Yesterday Mas told me he’d help me move. I didn’t even hafta ask. I won’t take him up on it. But it’s the fact that he’s still my friend. It’s the fact that he’s still bringing home masking tape because I need some. It’s the fact that we still share food. Partly because I can never finish a solid portion; and partly because he checks his ice cream to see if it has gluten in it still. I’m guna need a few months – maybe a year – but I think eventually I’ll have this wonderful friend who steals all my lighters. The only lighter I have left is the one he bought me from a Walmart in Portland as a memento last year.
Today my best and her hubby (and consequentially their 6 month baby) offered to help me move. And my parents offered to buy me a UHaul.
Yesterday I made $90 in tips. And today I spent it on a Honey Brazilian.
Today my girlfriend and I texted long, thoughtful messages about friends and boys and all that we’ve learned. We’ve seriously come so far these last couple years. Holy moly.
Today my hunny texted me happy texts about how wonderful he is in Virginia. The fact that this boy is so happy and stress free (and wants to share it with me) makes me blissful.
Today I packed up my apartment. I wish I could explain how proud I am. This was such a huge task. Now I can finally do some real cleaning.
This week I’ve actually watched several RedBox movies AND returned them the next day! Who actually follows through and does that!? I do apparently!
Life’s pretty bitter sweet right now. It’s (as Steph says) the end of an era. It’s (as Amy says) the beginning of a new chapter.
Things are moving forward. Which means I need to make room for The New to come into my life. It’s simple to get rid of clothes and jewelry I never wear. Giving mas the Pyrex measuring cup and the sheets my mom bought us felt easy. Putting away pictures so I have empty frames to use isn’t hard.
But there are a lot of wonderful people entering into my life – new roomies, new hunny (who is truly one of the good ones ), new friends and coworkers. And realizing that, in order to make room for all these wonderfuls, I have to give up the old the same as I did with my dresses and shoes, is kind of killin me today.
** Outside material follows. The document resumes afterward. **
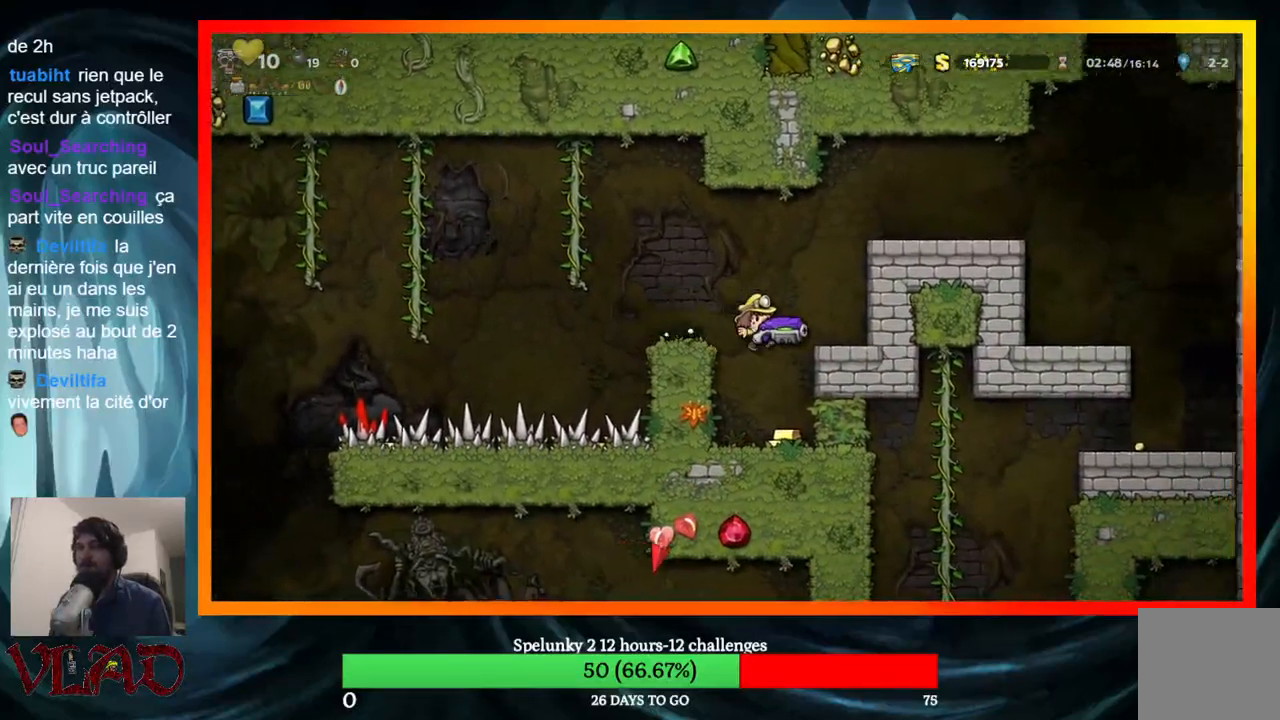
{"buttons": ["A"], "events": [[383, "A", "down"]]}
Every time I stopped cleaning and packing I would spot something – an old book Amanda (my previous Roomie) lent me, a picture collage Terra (my previous friend) made me, concert tickets and turkey trot medals Mas (my previous boyfriend) and I accumulated. I dunno. Today could have really sucked balls.
But somehow, because of all the lovelies I’m my life, it’s now 10 pm and I’m alone and quiet, and I feel happy. I feel full. I may be moving on from this apartment and Mas and our old friends, but I have some incredible new ones. And some amazing new roomies. And some hard core old friends whom I love to pieces.